◆ Written request
Copy the classification lines in the records below word for word, leaving out the pictures.

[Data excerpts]
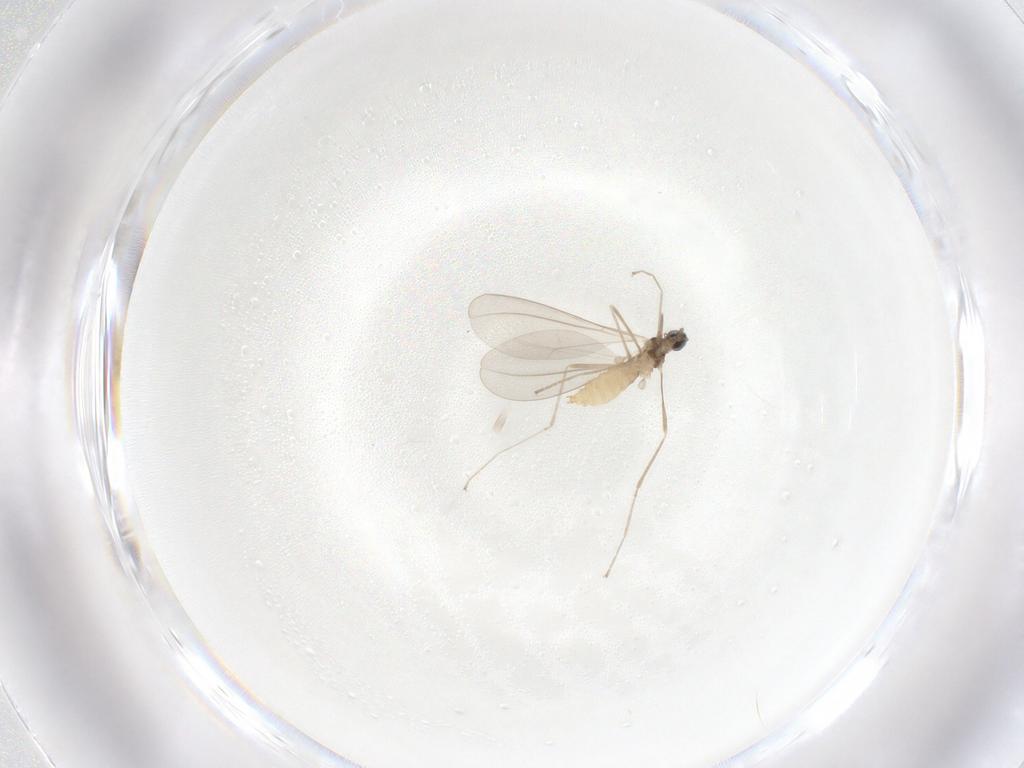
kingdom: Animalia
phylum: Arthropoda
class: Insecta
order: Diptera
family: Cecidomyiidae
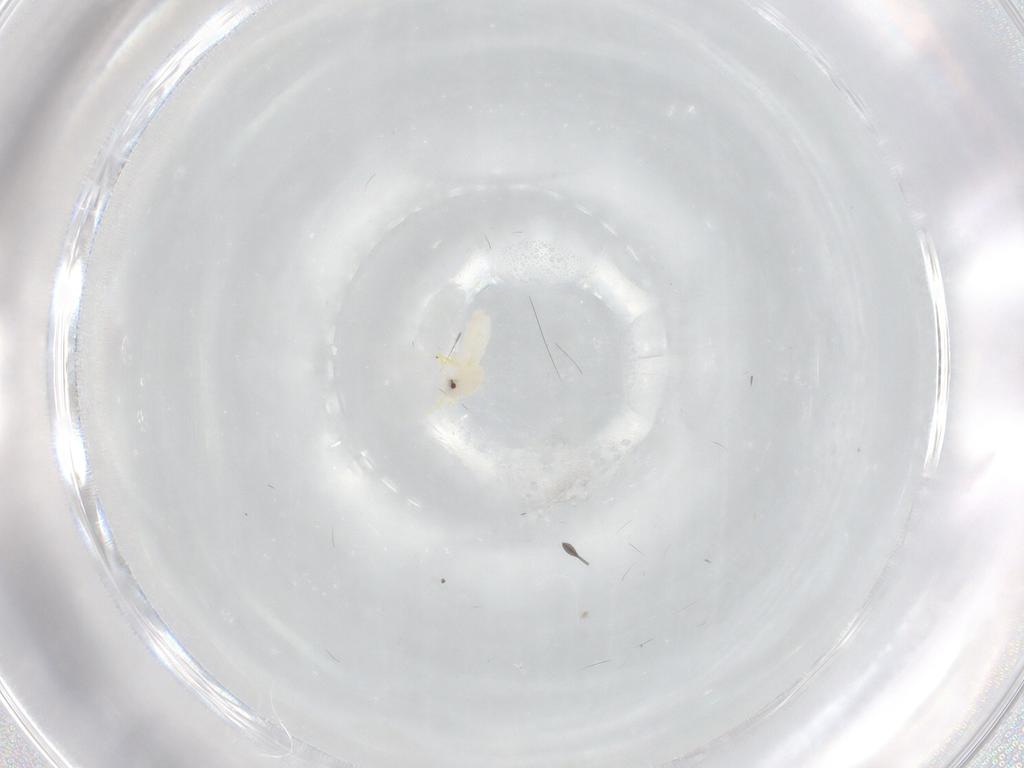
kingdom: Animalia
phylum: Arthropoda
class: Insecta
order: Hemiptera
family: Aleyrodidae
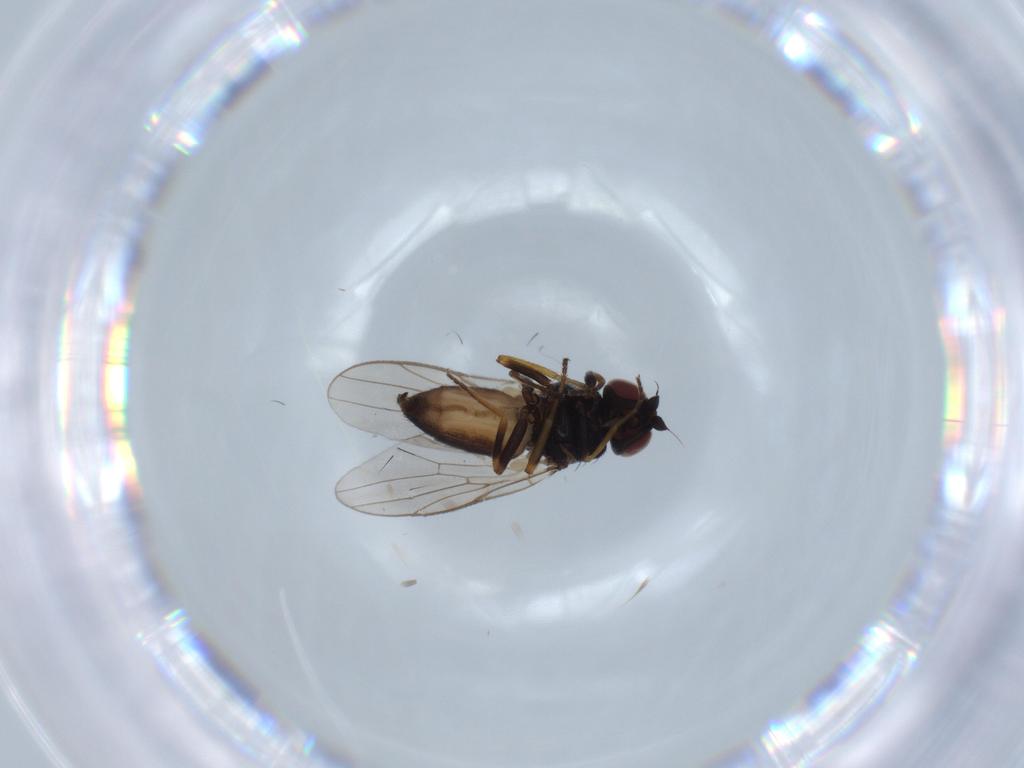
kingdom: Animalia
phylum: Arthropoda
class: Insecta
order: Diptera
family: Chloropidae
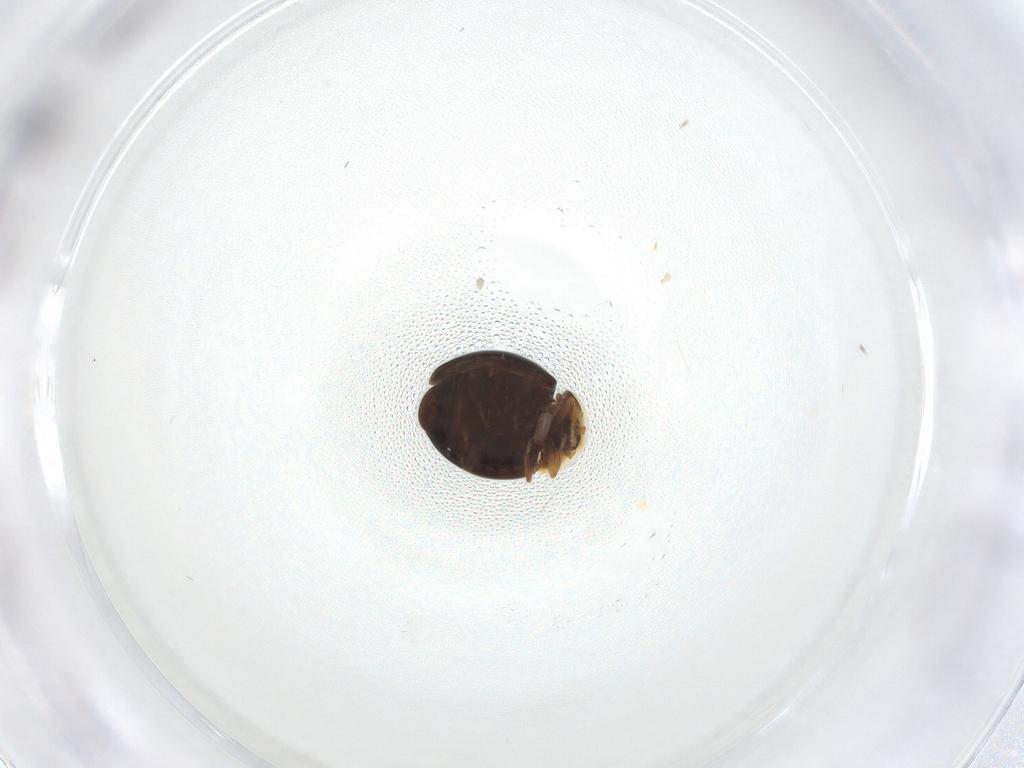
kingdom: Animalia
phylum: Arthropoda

◆ Solution for this problem
kingdom: Animalia
phylum: Arthropoda
class: Insecta
order: Diptera
family: Cecidomyiidae
kingdom: Animalia
phylum: Arthropoda
class: Insecta
order: Hemiptera
family: Aleyrodidae
kingdom: Animalia
phylum: Arthropoda
class: Insecta
order: Diptera
family: Chloropidae
kingdom: Animalia
phylum: Arthropoda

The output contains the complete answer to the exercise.